AUD/USD traded lower today, after it tested once again the 0.6210 resistance level marked by Friday’s high. Overall, the pair has been in a recovery mode since March 19th, but at the same time it has been forming a rising wedge formation. Now, the rate is testing the pattern’s lower bound and the 0.6115 zone. As long as the rate remains within the wedge, we would stay neutral. We prefer to wait for the exit before start examining the upcoming directional move.
In order to turn our eyes to the downside, we would like to see the rate breaking the lower end of the formation, and even better, the 0.6025 level, marked by Friday’s low. Such a move may wake up the bears, who could push the action towards the Thursday’s low, near 0.5865. If they don’t stop there either, another break lower may set the stage for the low of March 23rd, at around 0.5700.
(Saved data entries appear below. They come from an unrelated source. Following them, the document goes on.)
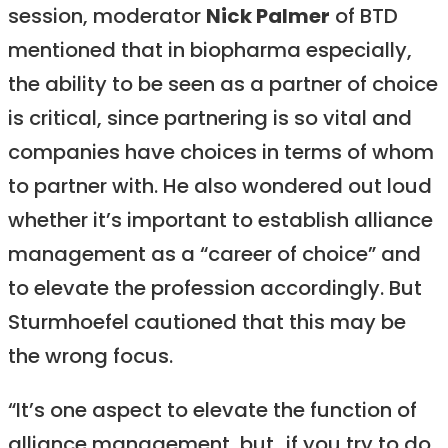
session, moderator
Nick Palmer
of BTD
mentioned that in biopharma especially,
the ability to be seen as a partner of choice
is critical, since partnering is so vital and
companies have choices in terms of whom
to partner with. He also wondered out loud
whether it’s important to establish alliance
management as a “career of choice” and
to elevate the profession accordingly. But
Sturmhoefel cautioned that this may be
the wrong focus.
“It’s one aspect to elevate the function of
alliance management, but…if you try to do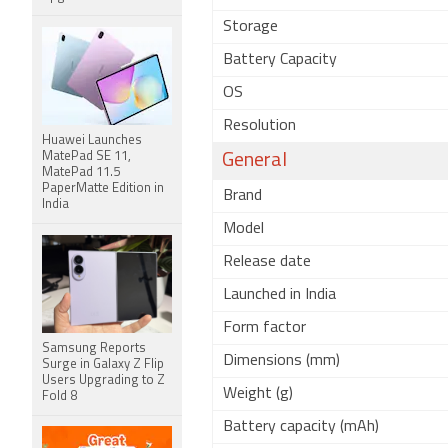
Storage
Battery Capacity
OS
Resolution
Huawei Launches
MatePad SE 11,
General
MatePad 11.5
PaperMatte Edition in
Brand
India
Model
Release date
Launched in India
Form factor
Samsung Reports
Dimensions (mm)
Surge in Galaxy Z Flip
Users Upgrading to Z
Weight (g)
Fold 8
Battery capacity (mAh)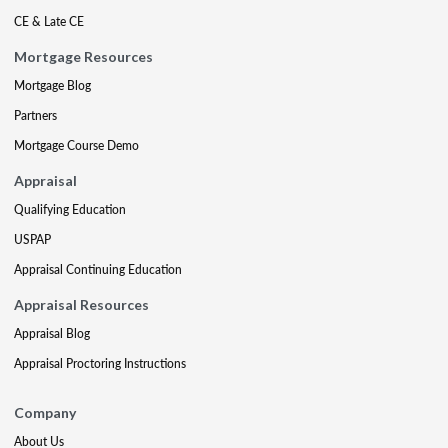
CE & Late CE
Mortgage Resources
Mortgage Blog
Partners
Mortgage Course Demo
Appraisal
Qualifying Education
USPAP
Appraisal Continuing Education
Appraisal Resources
Appraisal Blog
Appraisal Proctoring Instructions
Company
About Us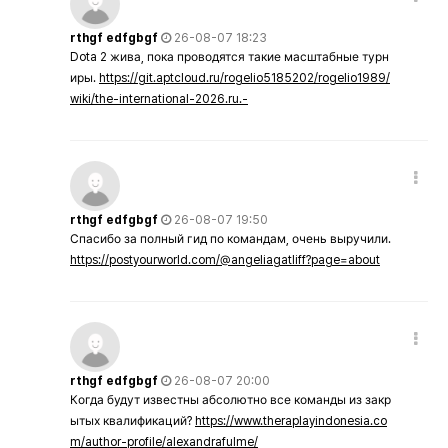
rthgf edfgbgf
26-08-07 18:23
Dota 2 жива, пока проводятся такие масштабные турн
иры.
https://git.aptcloud.ru/rogelio5185202/rogelio1989/
wiki/the-international-2026.ru.-
rthgf edfgbgf
26-08-07 19:50
Спасибо за полный гид по командам, очень выручили.
https://postyourworld.com/@angeliagatliff?page=about
rthgf edfgbgf
26-08-07 20:00
Когда будут известны абсолютно все команды из закр
ытых квалификаций?
https://www.theraplayindonesia.co
m/author-profile/alexandrafulme/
Our short-term oscillators suggest that the recent recovery may have run out of momentum, which supports the notion that the rate could exit the wedge to the downside at some point soon. The RSI, although above 50, has turned down and looks to be headed towards that equilibrium level, while the MACD, although positive, has crossed below its trigger line and points down as well.
What could turn the outlook back to bullish may be a strong recovery and a break above the 0.6300 zone. The rate would already be above the upper end of the wedge and also above the 200-EMA on the 4-hour chart. The bulls may then decide to climb towards the 0.6435 or 0.6460 levels, the break of which could allow extensions towards the 0.6680 area, slightly below the peak of March 9th.